> [Action item] Reproduce the text of each item in the following material line by line, keeping every line identical to the original.

> [Task input]
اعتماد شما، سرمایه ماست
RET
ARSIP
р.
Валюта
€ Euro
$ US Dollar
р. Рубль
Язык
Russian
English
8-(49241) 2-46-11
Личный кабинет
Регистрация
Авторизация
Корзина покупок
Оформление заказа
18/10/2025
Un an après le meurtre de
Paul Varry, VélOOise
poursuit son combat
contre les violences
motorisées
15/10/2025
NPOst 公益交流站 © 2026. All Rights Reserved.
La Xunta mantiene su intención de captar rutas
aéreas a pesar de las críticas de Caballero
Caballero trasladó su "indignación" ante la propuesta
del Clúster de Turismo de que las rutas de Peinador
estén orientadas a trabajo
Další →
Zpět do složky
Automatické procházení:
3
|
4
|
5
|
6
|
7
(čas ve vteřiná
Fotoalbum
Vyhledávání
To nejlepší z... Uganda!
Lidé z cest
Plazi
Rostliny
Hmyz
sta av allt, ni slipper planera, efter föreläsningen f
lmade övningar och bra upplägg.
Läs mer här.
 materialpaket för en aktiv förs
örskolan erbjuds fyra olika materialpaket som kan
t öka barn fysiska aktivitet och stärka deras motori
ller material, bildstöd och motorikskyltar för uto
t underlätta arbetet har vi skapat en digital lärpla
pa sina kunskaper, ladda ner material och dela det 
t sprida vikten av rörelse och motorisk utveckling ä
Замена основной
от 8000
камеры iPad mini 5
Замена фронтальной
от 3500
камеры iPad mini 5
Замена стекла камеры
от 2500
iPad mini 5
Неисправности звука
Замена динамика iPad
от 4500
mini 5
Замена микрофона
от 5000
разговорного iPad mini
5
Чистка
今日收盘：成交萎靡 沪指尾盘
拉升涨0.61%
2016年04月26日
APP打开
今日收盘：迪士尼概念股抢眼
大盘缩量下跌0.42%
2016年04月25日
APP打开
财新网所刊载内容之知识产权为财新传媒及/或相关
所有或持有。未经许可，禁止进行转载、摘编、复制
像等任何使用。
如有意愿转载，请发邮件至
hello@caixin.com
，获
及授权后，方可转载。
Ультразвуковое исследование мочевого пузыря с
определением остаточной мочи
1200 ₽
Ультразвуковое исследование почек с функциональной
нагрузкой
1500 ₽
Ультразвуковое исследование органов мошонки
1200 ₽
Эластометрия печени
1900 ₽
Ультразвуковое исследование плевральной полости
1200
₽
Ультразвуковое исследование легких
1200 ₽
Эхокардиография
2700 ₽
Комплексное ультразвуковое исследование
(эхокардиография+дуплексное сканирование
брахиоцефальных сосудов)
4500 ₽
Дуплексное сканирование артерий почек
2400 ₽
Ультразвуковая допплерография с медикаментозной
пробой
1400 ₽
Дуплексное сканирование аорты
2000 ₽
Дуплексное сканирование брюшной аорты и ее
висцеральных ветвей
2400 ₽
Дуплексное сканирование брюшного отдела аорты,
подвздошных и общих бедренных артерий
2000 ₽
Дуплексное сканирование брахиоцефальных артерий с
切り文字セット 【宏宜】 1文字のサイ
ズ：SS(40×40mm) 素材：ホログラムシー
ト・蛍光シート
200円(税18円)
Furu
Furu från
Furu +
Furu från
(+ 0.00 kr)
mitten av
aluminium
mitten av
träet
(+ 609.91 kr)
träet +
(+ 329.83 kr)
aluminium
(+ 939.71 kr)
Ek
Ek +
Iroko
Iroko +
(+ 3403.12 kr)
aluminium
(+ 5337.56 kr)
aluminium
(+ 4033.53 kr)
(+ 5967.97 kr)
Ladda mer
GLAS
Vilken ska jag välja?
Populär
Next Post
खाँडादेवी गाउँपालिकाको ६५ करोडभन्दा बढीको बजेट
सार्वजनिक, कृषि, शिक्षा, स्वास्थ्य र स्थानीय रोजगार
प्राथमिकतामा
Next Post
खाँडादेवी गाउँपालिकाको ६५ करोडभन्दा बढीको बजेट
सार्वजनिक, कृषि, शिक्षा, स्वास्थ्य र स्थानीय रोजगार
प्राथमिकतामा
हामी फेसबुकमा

> [Your solution]
اعتماد شما، سرمایه ماست
RET
ARSIP
р.
Валюта
€ Euro
$ US Dollar
р. Рубль
Язык
Russian
English
8-(49241) 2-46-11
Личный кабинет
Регистрация
Авторизация
Корзина покупок
Оформление заказа
18/10/2025
Un an après le meurtre de
Paul Varry, VélOOise
poursuit son combat
contre les violences
motorisées
15/10/2025
NPOst 公益交流站 © 2026. All Rights Reserved.
La Xunta mantiene su intención de captar rutas
aéreas a pesar de las críticas de Caballero
Caballero trasladó su "indignación" ante la propuesta
del Clúster de Turismo de que las rutas de Peinador
estén orientadas a trabajo
Další →
Zpět do složky
Automatické procházení:
3
|
4
|
5
|
6
|
7
(čas ve vteřiná
Fotoalbum
Vyhledávání
To nejlepší z... Uganda!
Lidé z cest
Plazi
Rostliny
Hmyz
sta av allt, ni slipper planera, efter föreläsningen f
lmade övningar och bra upplägg.
Läs mer här.
 materialpaket för en aktiv förs
örskolan erbjuds fyra olika materialpaket som kan
t öka barn fysiska aktivitet och stärka deras motori
ller material, bildstöd och motorikskyltar för uto
t underlätta arbetet har vi skapat en digital lärpla
pa sina kunskaper, ladda ner material och dela det 
t sprida vikten av rörelse och motorisk utveckling ä
Замена основной
от 8000
камеры iPad mini 5
Замена фронтальной
от 3500
камеры iPad mini 5
Замена стекла камеры
от 2500
iPad mini 5
Неисправности звука
Замена динамика iPad
от 4500
mini 5
Замена микрофона
от 5000
разговорного iPad mini
5
Чистка
今日收盘：成交萎靡 沪指尾盘
拉升涨0.61%
2016年04月26日
APP打开
今日收盘：迪士尼概念股抢眼
大盘缩量下跌0.42%
2016年04月25日
APP打开
财新网所刊载内容之知识产权为财新传媒及/或相关
所有或持有。未经许可，禁止进行转载、摘编、复制
像等任何使用。
如有意愿转载，请发邮件至
hello@caixin.com
，获
及授权后，方可转载。
Ультразвуковое исследование мочевого пузыря с
определением остаточной мочи
1200 ₽
Ультразвуковое исследование почек с функциональной
нагрузкой
1500 ₽
Ультразвуковое исследование органов мошонки
1200 ₽
Эластометрия печени
1900 ₽
Ультразвуковое исследование плевральной полости
1200
₽
Ультразвуковое исследование легких
1200 ₽
Эхокардиография
2700 ₽
Комплексное ультразвуковое исследование
(эхокардиография+дуплексное сканирование
брахиоцефальных сосудов)
4500 ₽
Дуплексное сканирование артерий почек
2400 ₽
Ультразвуковая допплерография с медикаментозной
пробой
1400 ₽
Дуплексное сканирование аорты
2000 ₽
Дуплексное сканирование брюшной аорты и ее
висцеральных ветвей
2400 ₽
Дуплексное сканирование брюшного отдела аорты,
подвздошных и общих бедренных артерий
2000 ₽
Дуплексное сканирование брахиоцефальных артерий с
切り文字セット 【宏宜】 1文字のサイ
ズ：SS(40×40mm) 素材：ホログラムシー
ト・蛍光シート
200円(税18円)
Furu
Furu från
Furu +
Furu från
(+ 0.00 kr)
mitten av
aluminium
mitten av
träet
(+ 609.91 kr)
träet +
(+ 329.83 kr)
aluminium
(+ 939.71 kr)
Ek
Ek +
Iroko
Iroko +
(+ 3403.12 kr)
aluminium
(+ 5337.56 kr)
aluminium
(+ 4033.53 kr)
(+ 5967.97 kr)
Ladda mer
GLAS
Vilken ska jag välja?
Populär
Next Post
खाँडादेवी गाउँपालिकाको ६५ करोडभन्दा बढीको बजेट
सार्वजनिक, कृषि, शिक्षा, स्वास्थ्य र स्थानीय रोजगार
प्राथमिकतामा
Next Post
खाँडादेवी गाउँपालिकाको ६५ करोडभन्दा बढीको बजेट
सार्वजनिक, कृषि, शिक्षा, स्वास्थ्य र स्थानीय रोजगार
प्राथमिकतामा
हामी फेसबुकमा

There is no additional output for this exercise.